-- SUPPLIED ENTRIES follows --
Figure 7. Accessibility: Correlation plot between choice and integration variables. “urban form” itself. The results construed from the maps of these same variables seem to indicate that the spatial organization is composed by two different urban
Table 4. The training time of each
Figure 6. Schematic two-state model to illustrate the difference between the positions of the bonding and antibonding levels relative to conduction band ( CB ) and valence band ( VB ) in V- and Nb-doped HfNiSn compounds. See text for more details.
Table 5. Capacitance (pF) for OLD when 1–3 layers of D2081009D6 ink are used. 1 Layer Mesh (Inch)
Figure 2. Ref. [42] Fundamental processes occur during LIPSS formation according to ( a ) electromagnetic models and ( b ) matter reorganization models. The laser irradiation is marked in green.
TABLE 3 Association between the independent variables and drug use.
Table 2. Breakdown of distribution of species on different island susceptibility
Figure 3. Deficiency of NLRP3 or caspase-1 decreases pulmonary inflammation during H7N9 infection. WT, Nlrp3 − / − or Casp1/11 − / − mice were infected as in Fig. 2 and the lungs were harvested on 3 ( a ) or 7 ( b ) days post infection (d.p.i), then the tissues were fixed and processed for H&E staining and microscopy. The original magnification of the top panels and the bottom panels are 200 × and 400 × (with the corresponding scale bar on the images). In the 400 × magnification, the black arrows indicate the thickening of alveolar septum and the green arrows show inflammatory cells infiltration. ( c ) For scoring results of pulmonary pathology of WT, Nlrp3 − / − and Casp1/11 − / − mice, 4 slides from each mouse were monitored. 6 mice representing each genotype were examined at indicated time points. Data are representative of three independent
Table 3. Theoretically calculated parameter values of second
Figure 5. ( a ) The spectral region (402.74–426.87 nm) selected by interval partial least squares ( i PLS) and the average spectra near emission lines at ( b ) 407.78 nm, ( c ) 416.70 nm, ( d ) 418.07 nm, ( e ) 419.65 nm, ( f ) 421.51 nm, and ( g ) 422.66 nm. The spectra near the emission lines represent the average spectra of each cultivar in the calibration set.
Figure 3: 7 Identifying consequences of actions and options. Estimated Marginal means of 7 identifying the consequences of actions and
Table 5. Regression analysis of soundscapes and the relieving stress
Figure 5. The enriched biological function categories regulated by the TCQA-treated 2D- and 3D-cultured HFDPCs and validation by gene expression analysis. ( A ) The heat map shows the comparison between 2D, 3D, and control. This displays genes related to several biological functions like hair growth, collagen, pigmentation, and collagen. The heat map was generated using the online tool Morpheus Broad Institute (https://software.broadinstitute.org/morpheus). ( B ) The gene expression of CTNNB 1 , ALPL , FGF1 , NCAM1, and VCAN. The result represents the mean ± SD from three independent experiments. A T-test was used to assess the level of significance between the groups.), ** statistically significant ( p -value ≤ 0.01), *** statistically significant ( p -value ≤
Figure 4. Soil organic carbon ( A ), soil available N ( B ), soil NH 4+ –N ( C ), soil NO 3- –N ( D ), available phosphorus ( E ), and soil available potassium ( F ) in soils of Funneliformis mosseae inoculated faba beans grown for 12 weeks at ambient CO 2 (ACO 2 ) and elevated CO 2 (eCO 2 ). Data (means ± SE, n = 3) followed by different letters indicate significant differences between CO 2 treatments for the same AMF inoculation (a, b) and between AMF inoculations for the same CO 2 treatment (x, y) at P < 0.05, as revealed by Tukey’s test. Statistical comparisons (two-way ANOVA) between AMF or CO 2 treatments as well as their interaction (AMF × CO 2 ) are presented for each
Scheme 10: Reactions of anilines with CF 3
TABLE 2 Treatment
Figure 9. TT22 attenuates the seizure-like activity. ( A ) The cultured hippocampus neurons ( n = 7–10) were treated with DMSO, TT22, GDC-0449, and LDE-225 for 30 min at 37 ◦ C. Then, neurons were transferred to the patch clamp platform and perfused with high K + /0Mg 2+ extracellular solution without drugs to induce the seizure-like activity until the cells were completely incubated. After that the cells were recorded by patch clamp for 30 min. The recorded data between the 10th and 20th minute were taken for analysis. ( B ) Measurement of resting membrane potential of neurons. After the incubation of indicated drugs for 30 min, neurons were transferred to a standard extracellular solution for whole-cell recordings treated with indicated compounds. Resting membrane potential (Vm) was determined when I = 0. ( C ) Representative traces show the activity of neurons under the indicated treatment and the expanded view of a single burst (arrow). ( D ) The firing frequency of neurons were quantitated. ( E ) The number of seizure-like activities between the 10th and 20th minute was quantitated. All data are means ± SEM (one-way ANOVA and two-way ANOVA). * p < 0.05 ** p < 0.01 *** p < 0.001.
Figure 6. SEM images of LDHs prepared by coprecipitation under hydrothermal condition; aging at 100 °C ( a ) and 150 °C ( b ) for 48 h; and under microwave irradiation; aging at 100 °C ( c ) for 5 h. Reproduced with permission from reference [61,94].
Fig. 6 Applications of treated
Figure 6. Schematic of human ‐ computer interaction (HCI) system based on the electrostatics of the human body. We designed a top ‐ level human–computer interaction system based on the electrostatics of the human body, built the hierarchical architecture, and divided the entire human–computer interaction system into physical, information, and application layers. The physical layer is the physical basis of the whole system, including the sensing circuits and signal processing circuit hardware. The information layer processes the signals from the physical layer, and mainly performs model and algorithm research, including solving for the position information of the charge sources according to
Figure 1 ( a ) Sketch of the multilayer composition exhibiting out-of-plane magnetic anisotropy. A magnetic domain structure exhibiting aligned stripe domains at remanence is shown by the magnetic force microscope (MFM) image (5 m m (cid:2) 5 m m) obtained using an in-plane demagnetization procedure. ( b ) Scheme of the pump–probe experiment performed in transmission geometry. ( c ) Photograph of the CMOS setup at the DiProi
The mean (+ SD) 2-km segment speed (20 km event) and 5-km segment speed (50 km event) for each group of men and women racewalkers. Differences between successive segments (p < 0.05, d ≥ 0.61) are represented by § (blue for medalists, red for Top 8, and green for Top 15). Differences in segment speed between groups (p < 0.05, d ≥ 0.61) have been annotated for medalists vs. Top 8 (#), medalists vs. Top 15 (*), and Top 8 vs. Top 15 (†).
-- SUPPLIED ENTRIES concluded --
Report each line above that includes the string "under".

_REPLY_.
Figure 9. TT22 attenuates the seizure-like activity. ( A ) The cultured hippocampus neurons ( n = 7–10) were treated with DMSO, TT22, GDC-0449, and LDE-225 for 30 min at 37 ◦ C. Then, neurons were transferred to the patch clamp platform and perfused with high K + /0Mg 2+ extracellular solution without drugs to induce the seizure-like activity until the cells were completely incubated. After that the cells were recorded by patch clamp for 30 min. The recorded data between the 10th and 20th minute were taken for analysis. ( B ) Measurement of resting membrane potential of neurons. After the incubation of indicated drugs for 30 min, neurons were transferred to a standard extracellular solution for whole-cell recordings treated with indicated compounds. Resting membrane potential (Vm) was determined when I = 0. ( C ) Representative traces show the activity of neurons under the indicated treatment and the expanded view of a single burst (arrow). ( D ) The firing frequency of neurons were quantitated. ( E ) The number of seizure-like activities between the 10th and 20th minute was quantitated. All data are means ± SEM (one-way ANOVA and two-way ANOVA). * p < 0.05 ** p < 0.01 *** p < 0.001.
Figure 6. SEM images of LDHs prepared by coprecipitation under hydrothermal condition; aging at 100 °C ( a ) and 150 °C ( b ) for 48 h; and under microwave irradiation; aging at 100 °C ( c ) for 5 h. Reproduced with permission from reference [61,94].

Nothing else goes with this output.